Tasks and exercises —
1. In the passage about estimating trout weight, what size of fish is described as perfect for smoking?
2. Reproduce the passage about trout and weight from "I have always" to "the general store.".

---------- Given passage

I have always used fish to conceptualize weight. At six years old, estimating a fish’s weight was something I became good at out of necessity because before netting a trout, you must decide if it’s heavy enough to keep. A one-pound fish is too small but a two-pounder is perfect for smoking. A four-pounder is something you can brag about to your cousins and a six-pounder is a myth you hear about at the general store.

And so sometimes, confronted with my naked body in a mirror, I would visualize my weight loss as a time-lapse where, one by one, trout peeled themselves from my body and flopped to the floor, twitching silver. For every pound I lost, I would think, wow, I have shed one whole trout. And sometimes it made me feel bad, to think of these trout as discarded pieces of myself. Because if they were no longer part of my body, what and where were they? I had sentenced them to non-existence, just as I had sentenced myself.

--------------------
---------- Items

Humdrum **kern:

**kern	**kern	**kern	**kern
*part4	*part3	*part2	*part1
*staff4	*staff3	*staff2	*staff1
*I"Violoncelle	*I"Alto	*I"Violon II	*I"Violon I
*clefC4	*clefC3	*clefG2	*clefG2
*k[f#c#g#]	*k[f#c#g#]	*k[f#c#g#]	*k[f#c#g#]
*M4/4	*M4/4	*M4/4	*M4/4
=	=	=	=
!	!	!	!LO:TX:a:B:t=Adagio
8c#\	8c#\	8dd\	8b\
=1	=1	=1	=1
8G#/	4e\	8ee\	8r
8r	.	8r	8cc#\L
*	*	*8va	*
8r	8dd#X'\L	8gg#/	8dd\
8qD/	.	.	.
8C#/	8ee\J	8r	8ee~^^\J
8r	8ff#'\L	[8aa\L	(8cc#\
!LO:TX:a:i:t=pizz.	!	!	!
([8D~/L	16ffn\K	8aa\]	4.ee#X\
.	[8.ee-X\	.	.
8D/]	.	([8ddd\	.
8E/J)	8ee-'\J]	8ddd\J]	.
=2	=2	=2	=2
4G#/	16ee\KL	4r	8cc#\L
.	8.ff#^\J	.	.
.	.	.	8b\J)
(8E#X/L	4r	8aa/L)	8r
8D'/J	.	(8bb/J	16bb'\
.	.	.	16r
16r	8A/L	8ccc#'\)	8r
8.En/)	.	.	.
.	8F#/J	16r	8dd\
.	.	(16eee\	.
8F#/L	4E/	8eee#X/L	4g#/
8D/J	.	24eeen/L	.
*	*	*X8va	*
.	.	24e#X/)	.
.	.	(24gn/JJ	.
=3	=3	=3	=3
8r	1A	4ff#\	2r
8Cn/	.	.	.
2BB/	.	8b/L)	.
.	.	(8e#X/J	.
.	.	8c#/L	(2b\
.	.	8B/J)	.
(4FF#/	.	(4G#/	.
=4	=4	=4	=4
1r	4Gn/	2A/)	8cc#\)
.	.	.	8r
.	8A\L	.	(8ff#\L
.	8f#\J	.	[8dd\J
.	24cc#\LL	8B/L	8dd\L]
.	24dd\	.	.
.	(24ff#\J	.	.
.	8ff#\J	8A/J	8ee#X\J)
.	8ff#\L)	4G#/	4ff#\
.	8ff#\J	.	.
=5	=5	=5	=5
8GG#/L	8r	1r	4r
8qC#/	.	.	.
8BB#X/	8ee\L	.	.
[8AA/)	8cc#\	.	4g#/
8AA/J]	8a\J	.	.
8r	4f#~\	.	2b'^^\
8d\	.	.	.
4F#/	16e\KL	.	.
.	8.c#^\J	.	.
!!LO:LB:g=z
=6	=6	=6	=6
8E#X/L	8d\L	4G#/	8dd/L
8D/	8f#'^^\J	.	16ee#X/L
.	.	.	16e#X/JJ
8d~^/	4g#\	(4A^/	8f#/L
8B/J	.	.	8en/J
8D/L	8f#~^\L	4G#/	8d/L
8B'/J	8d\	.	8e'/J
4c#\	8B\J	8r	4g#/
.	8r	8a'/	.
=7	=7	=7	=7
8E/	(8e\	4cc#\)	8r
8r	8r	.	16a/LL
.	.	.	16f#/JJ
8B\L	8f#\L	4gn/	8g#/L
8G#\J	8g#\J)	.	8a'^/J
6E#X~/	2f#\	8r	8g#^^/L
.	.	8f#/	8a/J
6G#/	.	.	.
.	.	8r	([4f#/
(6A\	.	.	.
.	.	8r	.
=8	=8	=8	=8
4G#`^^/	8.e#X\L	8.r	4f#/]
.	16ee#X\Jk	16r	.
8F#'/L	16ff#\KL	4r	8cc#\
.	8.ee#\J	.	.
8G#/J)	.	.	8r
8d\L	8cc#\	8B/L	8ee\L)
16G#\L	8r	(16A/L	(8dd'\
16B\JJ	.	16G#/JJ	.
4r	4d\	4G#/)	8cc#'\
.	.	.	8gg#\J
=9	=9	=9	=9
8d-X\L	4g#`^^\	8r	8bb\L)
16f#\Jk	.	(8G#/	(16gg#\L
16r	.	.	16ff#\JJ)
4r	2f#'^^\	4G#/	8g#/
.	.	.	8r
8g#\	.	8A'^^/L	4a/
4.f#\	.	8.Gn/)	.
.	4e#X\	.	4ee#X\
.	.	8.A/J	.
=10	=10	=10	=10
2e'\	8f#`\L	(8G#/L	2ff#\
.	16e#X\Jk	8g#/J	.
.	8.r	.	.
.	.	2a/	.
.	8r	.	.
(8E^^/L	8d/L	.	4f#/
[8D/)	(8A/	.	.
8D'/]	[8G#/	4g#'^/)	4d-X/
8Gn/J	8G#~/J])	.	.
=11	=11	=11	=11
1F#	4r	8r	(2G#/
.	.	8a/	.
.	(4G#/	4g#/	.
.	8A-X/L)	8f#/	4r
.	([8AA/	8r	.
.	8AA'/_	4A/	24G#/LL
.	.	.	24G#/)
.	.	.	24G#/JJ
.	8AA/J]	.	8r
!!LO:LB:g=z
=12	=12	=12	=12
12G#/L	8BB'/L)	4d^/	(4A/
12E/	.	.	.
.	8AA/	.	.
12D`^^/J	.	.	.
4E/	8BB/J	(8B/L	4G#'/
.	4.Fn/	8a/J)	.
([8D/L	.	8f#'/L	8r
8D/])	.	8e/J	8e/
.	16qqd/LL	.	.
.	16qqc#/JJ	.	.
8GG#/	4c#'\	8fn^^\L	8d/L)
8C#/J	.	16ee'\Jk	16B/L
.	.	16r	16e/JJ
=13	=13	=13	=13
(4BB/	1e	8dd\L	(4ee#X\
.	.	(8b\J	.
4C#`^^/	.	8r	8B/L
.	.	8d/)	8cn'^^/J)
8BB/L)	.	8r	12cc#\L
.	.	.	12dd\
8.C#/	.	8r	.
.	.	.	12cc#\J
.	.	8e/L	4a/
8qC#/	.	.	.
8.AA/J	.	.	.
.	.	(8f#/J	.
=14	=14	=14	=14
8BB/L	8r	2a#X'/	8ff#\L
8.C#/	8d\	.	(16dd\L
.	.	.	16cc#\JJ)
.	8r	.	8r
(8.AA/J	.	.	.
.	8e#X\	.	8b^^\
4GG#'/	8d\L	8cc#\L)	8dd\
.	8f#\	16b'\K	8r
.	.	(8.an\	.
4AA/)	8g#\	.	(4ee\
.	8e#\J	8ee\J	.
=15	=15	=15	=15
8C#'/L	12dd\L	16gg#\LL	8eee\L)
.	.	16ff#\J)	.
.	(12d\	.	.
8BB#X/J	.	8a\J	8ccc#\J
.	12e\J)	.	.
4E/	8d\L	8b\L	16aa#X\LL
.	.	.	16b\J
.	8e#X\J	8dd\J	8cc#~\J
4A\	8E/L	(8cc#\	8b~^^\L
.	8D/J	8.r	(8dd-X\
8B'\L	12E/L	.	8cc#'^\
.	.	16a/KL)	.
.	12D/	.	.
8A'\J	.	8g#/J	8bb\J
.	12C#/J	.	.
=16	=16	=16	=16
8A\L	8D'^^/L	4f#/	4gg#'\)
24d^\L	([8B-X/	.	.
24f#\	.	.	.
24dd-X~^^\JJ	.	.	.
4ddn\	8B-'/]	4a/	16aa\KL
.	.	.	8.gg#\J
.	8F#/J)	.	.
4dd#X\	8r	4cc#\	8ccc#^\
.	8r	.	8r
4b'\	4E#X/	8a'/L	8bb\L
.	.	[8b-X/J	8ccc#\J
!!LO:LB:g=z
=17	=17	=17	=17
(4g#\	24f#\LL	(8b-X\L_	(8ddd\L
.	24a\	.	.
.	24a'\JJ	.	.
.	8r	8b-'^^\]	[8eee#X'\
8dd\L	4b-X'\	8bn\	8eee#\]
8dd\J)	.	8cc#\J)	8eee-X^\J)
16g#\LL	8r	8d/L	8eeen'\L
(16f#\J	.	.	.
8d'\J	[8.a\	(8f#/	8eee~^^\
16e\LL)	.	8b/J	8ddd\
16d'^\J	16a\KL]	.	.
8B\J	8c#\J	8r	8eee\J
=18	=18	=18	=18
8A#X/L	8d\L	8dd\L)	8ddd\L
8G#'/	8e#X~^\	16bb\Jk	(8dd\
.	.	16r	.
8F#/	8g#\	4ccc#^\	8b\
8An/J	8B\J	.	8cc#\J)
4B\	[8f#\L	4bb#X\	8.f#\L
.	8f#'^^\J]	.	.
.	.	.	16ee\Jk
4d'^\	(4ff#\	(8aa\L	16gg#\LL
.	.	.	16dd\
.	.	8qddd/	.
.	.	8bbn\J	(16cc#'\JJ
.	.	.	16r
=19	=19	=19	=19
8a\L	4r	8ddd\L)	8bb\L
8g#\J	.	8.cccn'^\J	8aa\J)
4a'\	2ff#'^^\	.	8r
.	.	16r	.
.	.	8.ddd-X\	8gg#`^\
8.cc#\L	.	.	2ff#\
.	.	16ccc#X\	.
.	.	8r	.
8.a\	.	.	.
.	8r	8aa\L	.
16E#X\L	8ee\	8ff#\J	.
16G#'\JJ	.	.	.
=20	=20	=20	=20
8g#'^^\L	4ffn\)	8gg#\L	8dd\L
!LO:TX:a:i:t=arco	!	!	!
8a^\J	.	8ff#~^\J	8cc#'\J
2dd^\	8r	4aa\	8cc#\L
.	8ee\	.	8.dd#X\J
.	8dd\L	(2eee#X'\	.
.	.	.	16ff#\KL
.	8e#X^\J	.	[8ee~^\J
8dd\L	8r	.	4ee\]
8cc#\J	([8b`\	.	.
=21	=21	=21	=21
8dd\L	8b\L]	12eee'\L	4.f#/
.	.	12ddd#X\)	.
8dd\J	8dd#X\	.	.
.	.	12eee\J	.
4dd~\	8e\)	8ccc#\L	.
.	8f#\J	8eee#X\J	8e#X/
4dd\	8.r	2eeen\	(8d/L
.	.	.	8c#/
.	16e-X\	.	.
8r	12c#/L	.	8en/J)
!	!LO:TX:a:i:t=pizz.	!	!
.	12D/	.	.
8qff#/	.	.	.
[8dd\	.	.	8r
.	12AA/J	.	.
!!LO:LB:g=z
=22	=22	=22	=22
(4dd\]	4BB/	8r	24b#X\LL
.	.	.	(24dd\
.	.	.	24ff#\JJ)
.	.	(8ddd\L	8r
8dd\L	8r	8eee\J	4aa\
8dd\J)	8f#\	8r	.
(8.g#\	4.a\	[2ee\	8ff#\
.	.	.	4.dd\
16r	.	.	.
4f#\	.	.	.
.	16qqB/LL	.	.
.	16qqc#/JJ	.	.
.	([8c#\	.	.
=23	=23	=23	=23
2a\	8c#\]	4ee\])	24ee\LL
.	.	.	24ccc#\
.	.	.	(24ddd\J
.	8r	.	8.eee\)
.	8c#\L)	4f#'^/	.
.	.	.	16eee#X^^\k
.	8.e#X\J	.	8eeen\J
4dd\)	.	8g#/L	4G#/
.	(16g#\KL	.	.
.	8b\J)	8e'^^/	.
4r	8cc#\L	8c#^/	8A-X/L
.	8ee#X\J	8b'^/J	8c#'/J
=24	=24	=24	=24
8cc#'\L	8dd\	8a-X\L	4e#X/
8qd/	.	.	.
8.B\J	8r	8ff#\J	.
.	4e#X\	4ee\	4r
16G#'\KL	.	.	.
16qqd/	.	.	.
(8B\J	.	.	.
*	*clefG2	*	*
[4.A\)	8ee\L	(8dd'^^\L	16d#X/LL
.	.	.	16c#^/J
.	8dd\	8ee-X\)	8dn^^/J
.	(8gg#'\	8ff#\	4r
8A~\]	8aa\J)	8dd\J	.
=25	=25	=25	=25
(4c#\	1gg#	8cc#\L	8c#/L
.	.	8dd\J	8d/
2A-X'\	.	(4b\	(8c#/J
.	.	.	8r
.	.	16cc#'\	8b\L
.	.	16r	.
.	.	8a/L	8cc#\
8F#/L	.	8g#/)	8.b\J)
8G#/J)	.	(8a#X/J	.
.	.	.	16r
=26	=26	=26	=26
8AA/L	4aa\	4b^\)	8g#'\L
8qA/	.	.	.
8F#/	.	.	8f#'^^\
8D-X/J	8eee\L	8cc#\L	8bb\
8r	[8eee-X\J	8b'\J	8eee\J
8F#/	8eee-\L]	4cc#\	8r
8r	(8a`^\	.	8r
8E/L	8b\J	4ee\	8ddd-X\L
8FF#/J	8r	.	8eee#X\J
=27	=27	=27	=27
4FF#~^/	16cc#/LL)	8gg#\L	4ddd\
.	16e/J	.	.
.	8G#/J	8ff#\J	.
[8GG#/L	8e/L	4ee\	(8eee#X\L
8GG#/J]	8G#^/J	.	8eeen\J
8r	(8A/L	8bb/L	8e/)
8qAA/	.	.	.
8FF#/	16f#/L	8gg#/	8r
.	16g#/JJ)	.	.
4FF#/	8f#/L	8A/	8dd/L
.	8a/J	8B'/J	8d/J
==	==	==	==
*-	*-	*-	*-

--------------------

Expected responses —
1. A two-pounder.

2.
I have always used fish to conceptualize weight. At six years old, estimating a fish’s weight was something I became good at out of necessity because before netting a trout, you must decide if it’s heavy enough to keep. A one-pound fish is too small but a two-pounder is perfect for smoking. A four-pounder is something you can brag about to your cousins and a six-pounder is a myth you hear about at the general store.